***** Extracted material *****

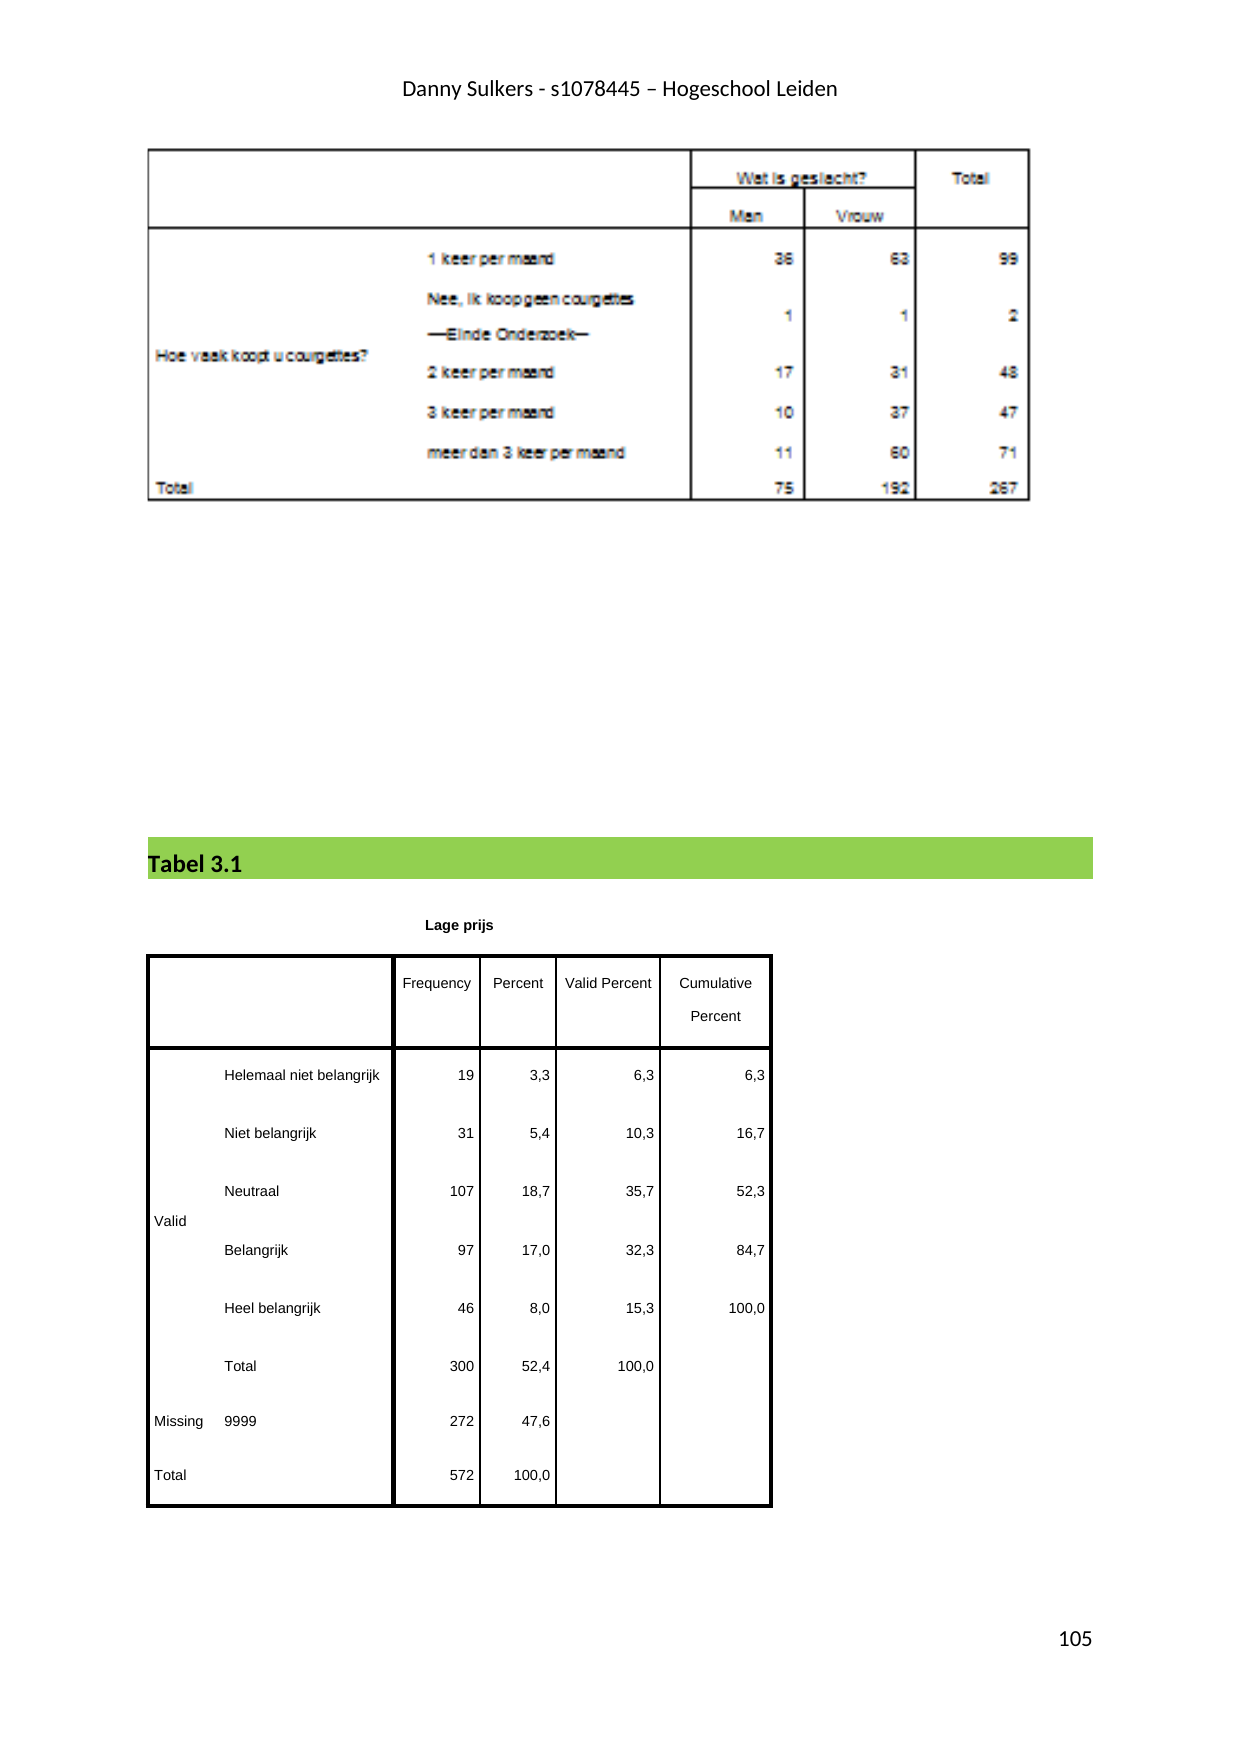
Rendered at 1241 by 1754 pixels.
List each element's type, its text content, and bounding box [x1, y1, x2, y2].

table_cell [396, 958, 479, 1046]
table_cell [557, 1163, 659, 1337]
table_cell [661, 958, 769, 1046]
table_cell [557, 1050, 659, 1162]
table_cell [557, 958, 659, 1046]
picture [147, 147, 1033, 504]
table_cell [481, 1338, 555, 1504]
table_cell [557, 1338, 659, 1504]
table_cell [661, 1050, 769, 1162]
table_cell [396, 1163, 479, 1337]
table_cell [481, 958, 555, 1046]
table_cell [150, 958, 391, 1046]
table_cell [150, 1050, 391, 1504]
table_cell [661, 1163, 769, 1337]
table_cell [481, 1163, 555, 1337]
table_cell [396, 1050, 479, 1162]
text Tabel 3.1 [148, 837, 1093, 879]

*****
***** Extracted material *****

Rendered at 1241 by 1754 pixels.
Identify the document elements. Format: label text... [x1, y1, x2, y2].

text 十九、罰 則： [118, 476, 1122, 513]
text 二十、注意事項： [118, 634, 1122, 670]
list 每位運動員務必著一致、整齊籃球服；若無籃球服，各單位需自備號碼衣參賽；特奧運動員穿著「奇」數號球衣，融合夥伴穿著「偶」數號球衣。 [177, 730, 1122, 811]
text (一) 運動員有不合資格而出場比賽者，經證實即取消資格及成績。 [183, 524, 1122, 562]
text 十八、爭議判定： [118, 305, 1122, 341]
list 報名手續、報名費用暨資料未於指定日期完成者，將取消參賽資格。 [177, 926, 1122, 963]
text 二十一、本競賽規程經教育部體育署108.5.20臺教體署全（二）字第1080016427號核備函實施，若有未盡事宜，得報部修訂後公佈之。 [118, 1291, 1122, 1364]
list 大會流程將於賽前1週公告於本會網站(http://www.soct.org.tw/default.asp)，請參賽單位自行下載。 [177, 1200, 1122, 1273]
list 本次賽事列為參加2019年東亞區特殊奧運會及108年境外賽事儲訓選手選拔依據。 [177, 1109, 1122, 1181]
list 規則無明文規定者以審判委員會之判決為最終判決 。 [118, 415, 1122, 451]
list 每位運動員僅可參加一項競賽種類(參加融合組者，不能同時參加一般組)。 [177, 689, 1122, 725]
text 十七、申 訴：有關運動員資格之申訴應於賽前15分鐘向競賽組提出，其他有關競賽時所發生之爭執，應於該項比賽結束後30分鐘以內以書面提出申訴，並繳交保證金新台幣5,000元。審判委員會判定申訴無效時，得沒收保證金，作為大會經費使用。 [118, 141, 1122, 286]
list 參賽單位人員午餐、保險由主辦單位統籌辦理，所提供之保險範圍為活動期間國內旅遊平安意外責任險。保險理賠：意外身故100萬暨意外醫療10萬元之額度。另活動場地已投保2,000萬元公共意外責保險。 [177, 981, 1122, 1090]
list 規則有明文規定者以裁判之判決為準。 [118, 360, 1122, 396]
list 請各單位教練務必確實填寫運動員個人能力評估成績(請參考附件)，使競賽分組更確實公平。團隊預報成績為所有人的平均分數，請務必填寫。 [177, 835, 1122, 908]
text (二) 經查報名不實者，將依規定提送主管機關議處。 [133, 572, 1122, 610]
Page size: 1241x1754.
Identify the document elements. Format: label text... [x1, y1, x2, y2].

*****

> Your objective:
There is a run of lines above from the one with "table_cell [557, 1050, 659, 1162]" to the one with "table_cell [481, 1163, 555, 1337]"; print exactly that run, both ends included, and nothing else.

> Response below:
table_cell [557, 1050, 659, 1162]
table_cell [557, 958, 659, 1046]
picture [147, 147, 1033, 504]
table_cell [481, 1338, 555, 1504]
table_cell [557, 1338, 659, 1504]
table_cell [661, 1050, 769, 1162]
table_cell [396, 1163, 479, 1337]
table_cell [481, 958, 555, 1046]
table_cell [150, 958, 391, 1046]
table_cell [150, 1050, 391, 1504]
table_cell [661, 1163, 769, 1337]
table_cell [481, 1163, 555, 1337]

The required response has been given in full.